Un héritage de problèmes de pollution
Le delta du Niger est confronté depuis des décennies à des marées noires causées par les opérations pétrolières de Shell. En 2005, une fuite d’oléoduc a causé des dégâts considérables aux terres agricoles.
« Même si nous plantons, le pétrole qui se trouve à l’intérieur tuera définitivement nos récoltes », a déclaré à l’époque Ernest Oginaba, un agriculteur du delta du Niger, à DW. « Nous nous sentons donc très mal. Tous ces endroits sont endommagés, personne ne peut plus les utiliser », a-t-il déclaré.
Bemene Tanem, un habitant du pays Ogonil, dans l’ouest du delta du Niger, a déclaré à DW que le plan de retrait de Shell n’avait aucun rapport avec la communauté. « Investir ou non, vendre ou non des actifs, cela ne me concerne pas. Le fait est que Shell doit répondre aux populations du delta du Niger », a déclaré Tanem.
« Shell a la responsabilité de récupérer nos terres agricoles qui ont été endommagées depuis plus de 56 ans. Shell a endommagé notre environnement et nous vivons dans la pauvreté, au milieu de tant d’abondance », a-t-il déclaré.
L’avocat spécialisé en environnement Chima Williams, basé dans l’État nigérian d’Edo, a déclaré à DW que le désinvestissement de Shell était dans son droit en tant qu’entreprise opérant au Nigeria, mais il s’interroge sur l’incapacité de l’entreprise à consulter les communautés touchées par la pollution.
« Dans ce cas, ils ne cèdent pas la totalité de leur portefeuille d’installations dans le pays », a déclaré Williams. « Ils désinvestissent sur terre et continuent de causer des dégâts en haute mer, où ils croient ou pensent que les Nigérians n’ont pas la capacité de surveiller leurs activités et de les poursuivre en justice », a-t-il déclaré.
Gouvernement nigérian
L’année dernière, un rapport de la Commission du pétrole et de l’environnement de l’État de Bayelsa au Nigeria a ordonné à Shell et Eni de payer au moins 12 milliards de dollars pour nettoyer les marées noires dans l’État de Bayelsa.
Selon Shell, Renaissance devrait assumer la responsabilité du traitement des problèmes liés aux marées noires, aux vols et aux sabotages.
Mais l’avocat spécialisé en environnement Chima Williams, qui a joué un rôle clé dans les poursuites judiciaires contre Shell devant les tribunaux de Londres au nom des communautés du delta du Niger, n’est pas convaincu que les nouveaux propriétaires répondront aux inquiétudes du public.
Selon l’avocat, les Nigérians devraient faire pression sur le gouvernement pour qu’il rejette l’accord avec Shell, comme ils l’ont fait dans le cas de la multinationale américaine ExxonMobil Corporation, qui envisage de vendre quatre champs pétroliers dans le delta du Niger.

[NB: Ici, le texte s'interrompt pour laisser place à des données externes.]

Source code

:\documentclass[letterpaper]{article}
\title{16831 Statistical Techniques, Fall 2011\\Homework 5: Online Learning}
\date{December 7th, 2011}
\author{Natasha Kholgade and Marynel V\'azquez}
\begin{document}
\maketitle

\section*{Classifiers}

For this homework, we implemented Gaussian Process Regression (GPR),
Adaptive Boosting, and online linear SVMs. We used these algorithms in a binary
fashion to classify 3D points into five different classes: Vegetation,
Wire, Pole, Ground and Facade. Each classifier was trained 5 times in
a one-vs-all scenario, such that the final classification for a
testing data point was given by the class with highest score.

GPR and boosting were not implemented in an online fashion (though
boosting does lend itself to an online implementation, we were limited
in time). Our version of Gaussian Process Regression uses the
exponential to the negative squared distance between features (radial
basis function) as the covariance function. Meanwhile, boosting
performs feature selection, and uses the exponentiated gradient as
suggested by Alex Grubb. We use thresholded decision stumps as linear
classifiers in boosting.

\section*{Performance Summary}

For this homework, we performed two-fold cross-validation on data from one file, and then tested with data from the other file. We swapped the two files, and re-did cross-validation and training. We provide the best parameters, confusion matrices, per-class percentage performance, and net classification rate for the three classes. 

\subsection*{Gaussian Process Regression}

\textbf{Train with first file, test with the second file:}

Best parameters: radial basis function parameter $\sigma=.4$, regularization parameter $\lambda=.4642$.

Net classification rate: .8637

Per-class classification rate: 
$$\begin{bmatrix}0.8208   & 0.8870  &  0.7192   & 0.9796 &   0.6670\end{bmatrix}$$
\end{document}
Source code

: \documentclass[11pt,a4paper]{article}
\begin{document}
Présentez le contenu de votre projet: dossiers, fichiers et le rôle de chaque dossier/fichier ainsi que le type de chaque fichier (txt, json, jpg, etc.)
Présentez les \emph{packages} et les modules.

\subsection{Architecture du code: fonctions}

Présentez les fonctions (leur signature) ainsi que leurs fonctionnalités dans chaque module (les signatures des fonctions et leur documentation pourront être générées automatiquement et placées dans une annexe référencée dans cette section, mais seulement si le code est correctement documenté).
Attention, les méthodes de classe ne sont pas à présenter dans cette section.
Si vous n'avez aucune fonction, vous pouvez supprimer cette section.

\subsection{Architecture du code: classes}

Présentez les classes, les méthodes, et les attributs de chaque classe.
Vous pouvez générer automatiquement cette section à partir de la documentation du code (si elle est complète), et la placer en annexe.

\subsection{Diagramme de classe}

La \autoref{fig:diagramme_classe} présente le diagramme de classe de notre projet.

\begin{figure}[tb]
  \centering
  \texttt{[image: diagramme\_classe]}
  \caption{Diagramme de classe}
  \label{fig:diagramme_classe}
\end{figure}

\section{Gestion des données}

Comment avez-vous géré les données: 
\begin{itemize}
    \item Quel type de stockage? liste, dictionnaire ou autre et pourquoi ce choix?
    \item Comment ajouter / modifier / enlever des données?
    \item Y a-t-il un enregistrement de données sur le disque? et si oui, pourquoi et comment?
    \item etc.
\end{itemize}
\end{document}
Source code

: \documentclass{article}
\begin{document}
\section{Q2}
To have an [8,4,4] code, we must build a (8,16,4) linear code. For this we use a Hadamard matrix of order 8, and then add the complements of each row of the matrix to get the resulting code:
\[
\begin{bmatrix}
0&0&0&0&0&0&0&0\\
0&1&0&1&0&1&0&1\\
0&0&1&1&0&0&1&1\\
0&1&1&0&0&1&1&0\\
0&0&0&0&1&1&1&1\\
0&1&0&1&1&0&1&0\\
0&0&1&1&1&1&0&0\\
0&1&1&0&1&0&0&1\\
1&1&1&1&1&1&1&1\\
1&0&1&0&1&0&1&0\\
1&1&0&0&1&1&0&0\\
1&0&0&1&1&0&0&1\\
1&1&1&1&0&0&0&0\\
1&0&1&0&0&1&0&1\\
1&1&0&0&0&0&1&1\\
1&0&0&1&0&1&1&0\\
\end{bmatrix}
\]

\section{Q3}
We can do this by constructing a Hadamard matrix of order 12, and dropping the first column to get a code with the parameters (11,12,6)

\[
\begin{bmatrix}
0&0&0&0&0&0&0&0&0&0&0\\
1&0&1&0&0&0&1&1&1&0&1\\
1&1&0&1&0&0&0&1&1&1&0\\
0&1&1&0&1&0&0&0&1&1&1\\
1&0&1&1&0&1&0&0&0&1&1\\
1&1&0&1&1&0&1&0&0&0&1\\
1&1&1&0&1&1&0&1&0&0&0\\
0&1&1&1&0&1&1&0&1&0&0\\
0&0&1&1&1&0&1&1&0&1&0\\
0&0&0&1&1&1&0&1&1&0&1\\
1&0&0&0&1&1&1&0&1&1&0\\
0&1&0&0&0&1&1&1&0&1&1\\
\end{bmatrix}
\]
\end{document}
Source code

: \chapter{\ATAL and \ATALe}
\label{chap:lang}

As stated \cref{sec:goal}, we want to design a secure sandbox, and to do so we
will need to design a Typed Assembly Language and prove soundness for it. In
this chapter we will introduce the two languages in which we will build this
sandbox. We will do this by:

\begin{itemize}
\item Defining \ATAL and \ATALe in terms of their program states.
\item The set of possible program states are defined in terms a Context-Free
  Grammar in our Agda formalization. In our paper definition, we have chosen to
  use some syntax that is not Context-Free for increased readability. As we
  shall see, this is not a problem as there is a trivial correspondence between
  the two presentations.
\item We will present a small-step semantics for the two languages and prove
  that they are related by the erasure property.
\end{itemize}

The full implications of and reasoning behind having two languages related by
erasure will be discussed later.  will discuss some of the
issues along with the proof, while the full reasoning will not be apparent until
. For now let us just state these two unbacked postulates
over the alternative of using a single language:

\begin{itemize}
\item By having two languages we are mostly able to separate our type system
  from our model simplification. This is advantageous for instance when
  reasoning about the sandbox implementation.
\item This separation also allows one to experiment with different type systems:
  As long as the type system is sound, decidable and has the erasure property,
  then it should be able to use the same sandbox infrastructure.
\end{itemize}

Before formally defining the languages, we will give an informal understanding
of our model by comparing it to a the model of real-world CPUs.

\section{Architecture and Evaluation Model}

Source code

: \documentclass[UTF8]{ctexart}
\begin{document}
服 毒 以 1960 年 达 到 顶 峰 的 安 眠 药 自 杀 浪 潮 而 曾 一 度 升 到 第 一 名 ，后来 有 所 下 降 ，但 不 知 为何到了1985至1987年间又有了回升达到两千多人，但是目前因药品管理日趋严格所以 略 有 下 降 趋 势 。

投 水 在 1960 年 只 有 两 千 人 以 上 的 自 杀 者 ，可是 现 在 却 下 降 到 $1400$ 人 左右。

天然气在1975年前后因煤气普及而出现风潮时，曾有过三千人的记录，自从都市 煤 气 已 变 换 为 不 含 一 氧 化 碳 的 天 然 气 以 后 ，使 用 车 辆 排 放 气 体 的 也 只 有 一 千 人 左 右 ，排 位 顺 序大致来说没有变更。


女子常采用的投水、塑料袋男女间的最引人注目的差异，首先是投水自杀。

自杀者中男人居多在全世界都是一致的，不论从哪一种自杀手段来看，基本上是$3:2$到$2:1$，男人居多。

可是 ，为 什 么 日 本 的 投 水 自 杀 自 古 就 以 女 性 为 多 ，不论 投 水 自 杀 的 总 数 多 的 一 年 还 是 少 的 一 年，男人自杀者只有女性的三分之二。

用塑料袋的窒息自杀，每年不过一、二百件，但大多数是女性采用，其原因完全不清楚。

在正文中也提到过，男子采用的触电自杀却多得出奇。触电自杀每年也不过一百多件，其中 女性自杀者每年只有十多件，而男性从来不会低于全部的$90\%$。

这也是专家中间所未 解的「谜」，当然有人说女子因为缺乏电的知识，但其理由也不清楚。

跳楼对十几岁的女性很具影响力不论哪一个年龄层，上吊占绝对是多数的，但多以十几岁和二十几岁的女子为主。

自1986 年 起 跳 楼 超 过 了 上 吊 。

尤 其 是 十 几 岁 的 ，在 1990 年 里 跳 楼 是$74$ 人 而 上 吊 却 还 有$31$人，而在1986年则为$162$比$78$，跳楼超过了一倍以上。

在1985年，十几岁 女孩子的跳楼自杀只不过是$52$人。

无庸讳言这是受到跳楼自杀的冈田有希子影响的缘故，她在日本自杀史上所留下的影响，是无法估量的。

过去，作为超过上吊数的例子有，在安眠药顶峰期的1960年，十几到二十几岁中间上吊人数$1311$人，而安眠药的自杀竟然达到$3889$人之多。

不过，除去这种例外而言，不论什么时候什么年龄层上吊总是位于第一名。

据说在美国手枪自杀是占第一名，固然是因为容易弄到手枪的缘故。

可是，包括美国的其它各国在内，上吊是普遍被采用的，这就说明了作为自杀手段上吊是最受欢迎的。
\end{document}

« Le désinvestissement d’ExxonMobil n’a pas pu avoir lieu parce que (des militants) ont présenté aux médias, aux groupes de la société civile (et) aux communautés la véritable raison pour laquelle ces désinvestissements se produisent », a déclaré Williams à DW.
Bemene Tanem, un habitant de la région d’Ogoniland, est du même avis. « Avec les millions de dollars que Shell gagne quotidiennement dans le delta du Niger, il n’y a rien pour les communautés », critique-t-il.
De son côté, Kentebe Ebiarado, membre de l’organisation non gouvernementale (ONG) Environmental Rights Action, estime que le seul accord raisonnable pour Shell est une indemnisation.
« Il s’agit d’un signal d’alarme lancé au gouvernement nigérian ainsi qu’à l’Assemblée nationale pour qu’ils analysent rapidement les politiques qui doivent être mises en pratique lorsque les entreprises retirent leurs investissements », a-t-il déclaré.